SCARBOROUGH — Professor Veselin Kesich, 91, an expert on Eastern Orthodox theology, early Christianity and Serbian Church history, died July 3 at his home.
Kesich was a professor of New Testament studies at St. Vladimir’s Orthodox Theological Seminary in New York from 1953 to 1991. He was also a member of the faculty at Sarah Lawrence College, in Bronxville N.Y. from 1966 to 1986, where he taught comparative religion, with a focus on Judaism, Buddhism, Hinduism and Islam.
Kesich was born on March 12, 1921, in Bosansko Grahovo, Yugoslavia, a Serbian village in the Alpine border between Dalmatia, Croatia and Bosnia. His family moved to Banja Luka, Bosnia so he could attend the local European-style high school.
He was the author of several books including Formation and Struggles: The Birth of the Church AD 33–200 (2007); The First Day of the New Creation: The Resurrection and the Christian Faith, (1982); The Gospel Image of Christ: The Church and Modern Criticism (1972 revised 1991) and Treasures of the Holy Land, (1985), which he coauthored with his beloved wife and intellectual partner, Lydia Weston Kesich.

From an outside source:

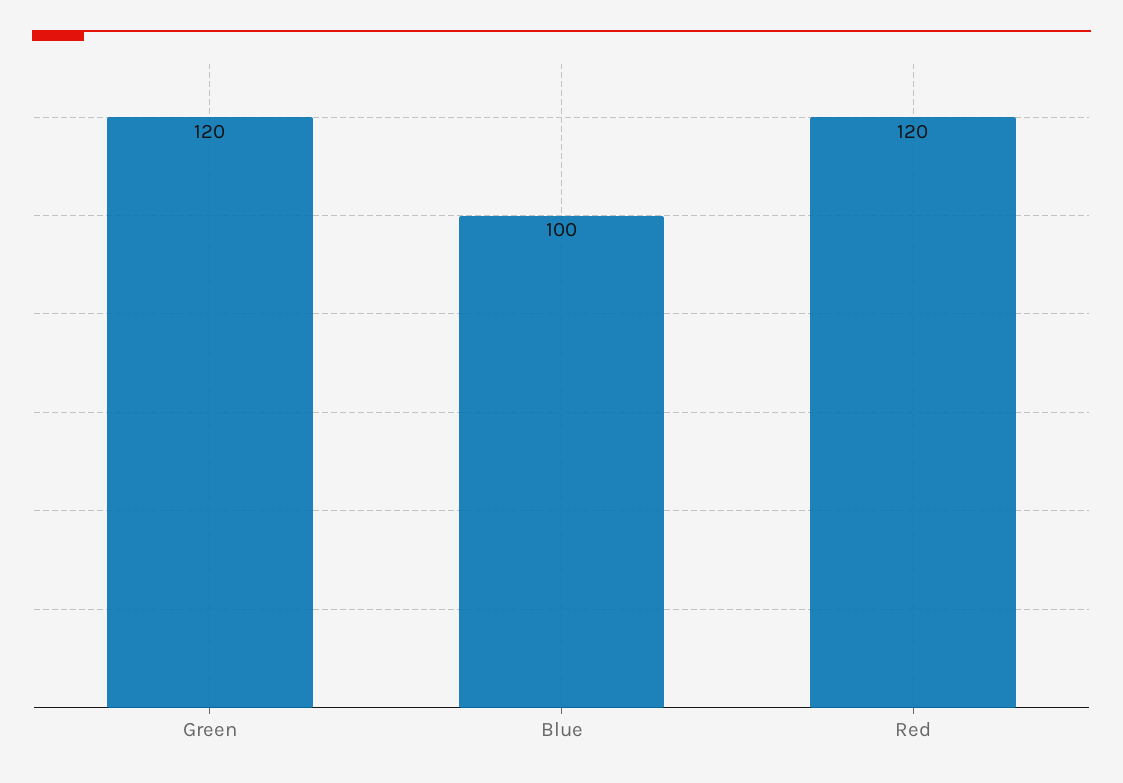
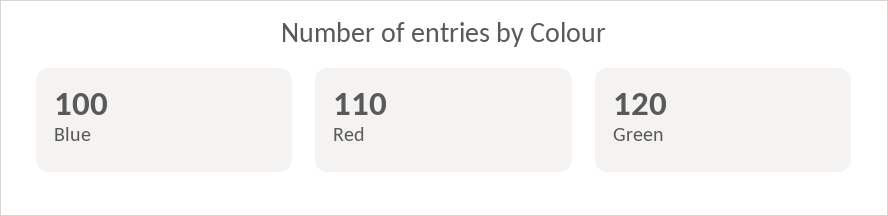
Red: 120 -> 110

His studies were interrupted in 1941 by the start of World War II and the German occupation of Yugoslavia. Kesich narrowly escaped from Bosnia to spend the rest of the war years in the Yugoslav capital, Belgrade. In the final days of the war he escaped again fleeing on foot to Italy, where he was interned with other Serbs in a displaced persons camp.
In 1946, Kesich was part of a group of Serbian students interested in theology accepted to Dorchester College near Oxford, England, with the sponsorship of the Anglican Church. In 1949, he and four other Serbian students were selected to study in the United States with scholarships from the Episcopal Church. He completed university and graduate degrees at St. Vladimir’s Seminary and Columbia University and a joint doctoral degree from Columbia and Union Theological Seminary.
It was during this time that he met fellow Columbia graduate student Lydia Weston. They married in 1957. The marriage lasted until Lydia’s death in 2006.
Beside his work at the seminary and Sarah Lawrence, he also taught in the Slavic languages department of the University of California at Berkeley and was an adjunct professor of Serbo-Croation literature at New York University.
On his retirement, he was made Professor Emeritus at St. Vladimir’s and Sarah Lawrence College. He and his wife enjoyed a long active retirement that included trips to Alaska, Croatia, Serbia and Russia.
They began hosting their children and grandchildren for summer vacations in Maine in 1994, and moved to the state permanently in 2002. The summer visits became the highlight of his year, especially after the death of his wife.
Professor Kesich’s life was enriched by his relationships with generations of students. This continued into his time at the Piper Shores retirement community in Scarborough, where he enjoyed mutual affection with the people who cared for him and became his friends.
He is survived by his daughter, Carol Blecker and her husband, Michael, and their children Alice and Charlie, of San Francisco, Calif.; his son, Greg Kesich and his wife, Gail, and their daughters Lydia-Rose and Zora, of Portland; his sister, Mirka Dragicevic of Belgrade, Serbia; and his brother, Dragolube Kesic of Las Vegas, Nev.
There was a Trisagion service at Hobbs Funeral Home. A funeral was held at Holy Trinity Greek Orthodox Church in Portland.
Donations may be made to the Professor Veselin Kesich Scholarship Fund at St. Vladimir’s Seminary, 575 Scarsdale Road, Yonkers, New York 10707.